For the first time ever, the NZACA, the District Health Boards and the Ministry of Health agreed at the start of this year’s ARRC (Age-Related Residential Care) negotiations to work together in establishing and modelling cost pressures as they affect rest home providers.
NZACA chief executive Simon Wallace says this was done through a data collection process from the sector and all these costs were then modelled and agreed between parties.
“There was a lot of work that went into this, the end result being agreement on costs.”
Wallace says the 3.2% result, which in dollar terms is an injection of approximately $60 million into the sector, would not have been achieved without this collaborative work.
“The same process will be followed in future years and will I believe lead to more realistic and sustainable increases that reflect the real cost pressures facing rest home businesses. It was an example of bringing an evidence base to the negotiating table.”
However, the increase does not see aged care nurses achieving pay parity with RNs in public hospitals. Wallace says this is “a longer game”.
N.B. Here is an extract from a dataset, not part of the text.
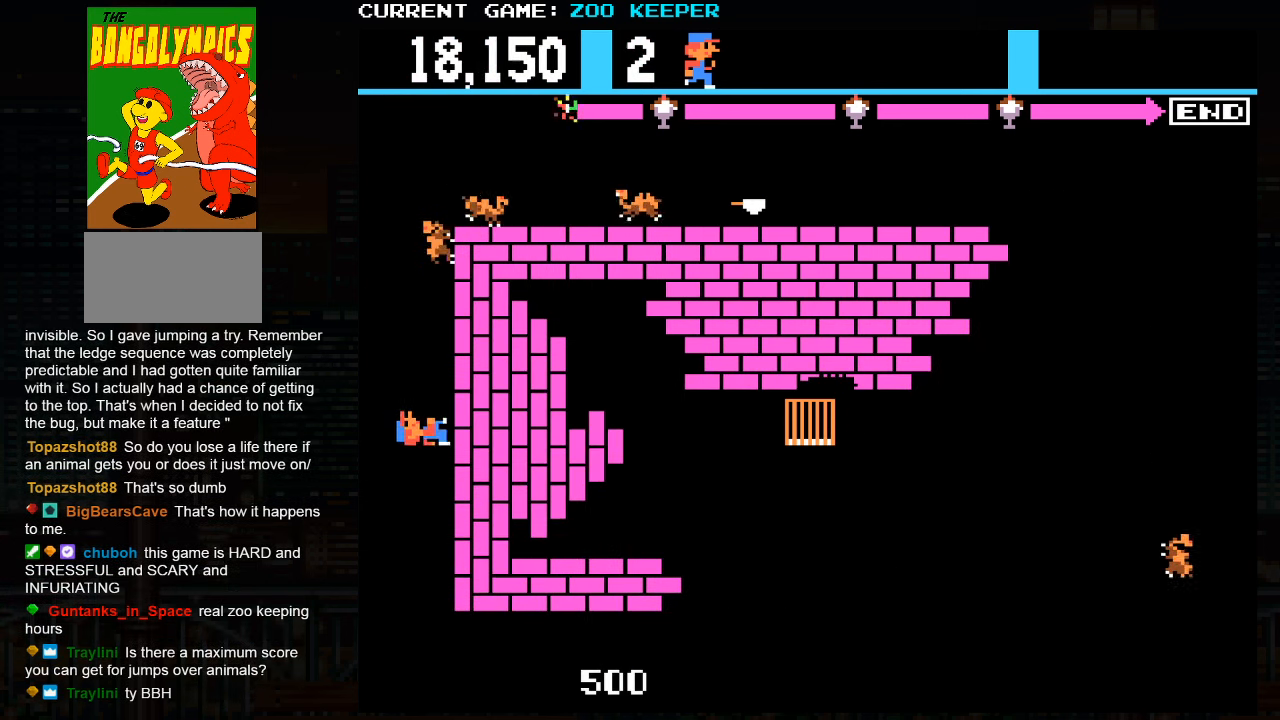
{"dt_ms": 500, "buttons": [], "left_stick": "center", "events": [[100, "left_stick", "center"], [233, "left_stick", "down"], [467, "left_stick", "center"]]}
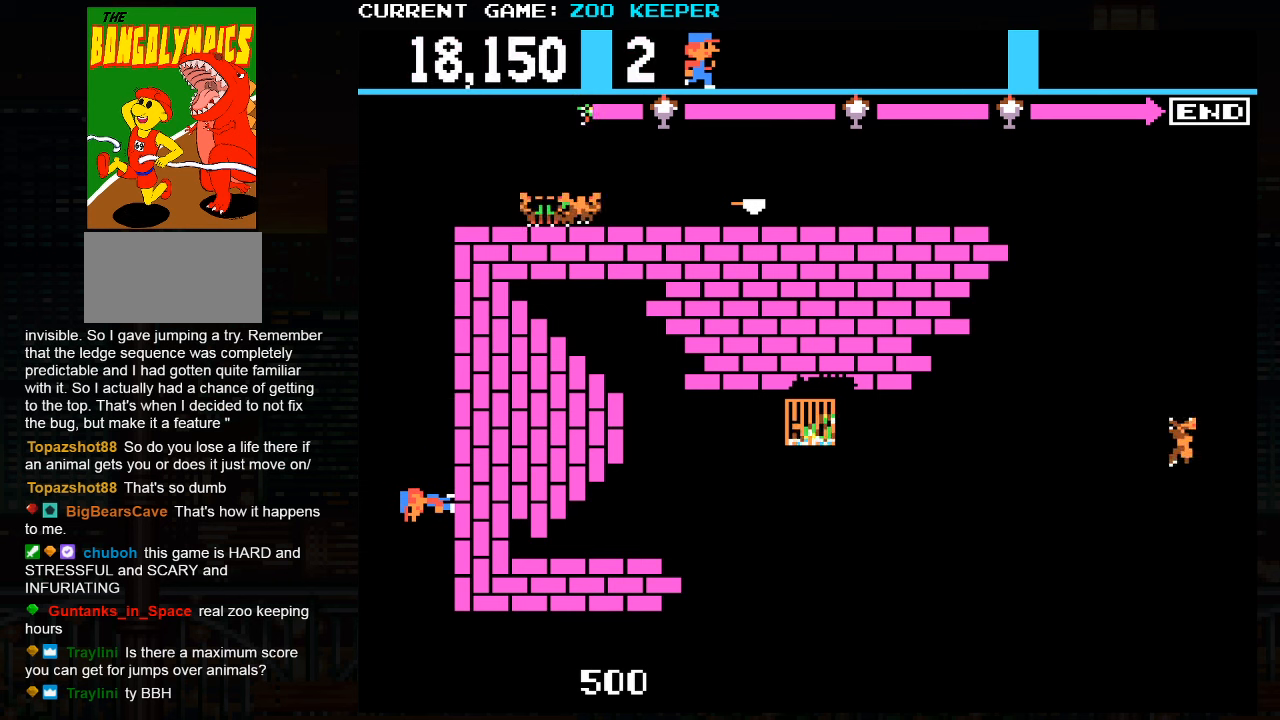
{"dt_ms": 500, "buttons": [], "left_stick": "up", "events": [[117, "left_stick", "up"], [234, "SQUARE", "down"], [350, "SQUARE", "up"]]}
“But it does restore aged care nurses to the relativities that existed prior to the MECA that was signed with hospital nurses in August 2018. The NZACA will continue to lobby for aged care nurses to paid at relativity with their hospital counterparts,” he says.
Pay equity uplift prices for 2019-2020 have also been confirmed.
Of course pricing could take a different approach next year. The sector Funding Model Review has been completed by EY and is currently under review.
Wallace says the NZACA, like the other stakeholders involved, has seen the full 500-page report.
“There is a lot in the report about moving to an interRAI RUGS-based assessment, a rural adjuster, a turnover payment for short stay and respite care and acknowledgement of palliative, but nothing is set in stone as yet.”
All will become clear when the report is released later in July.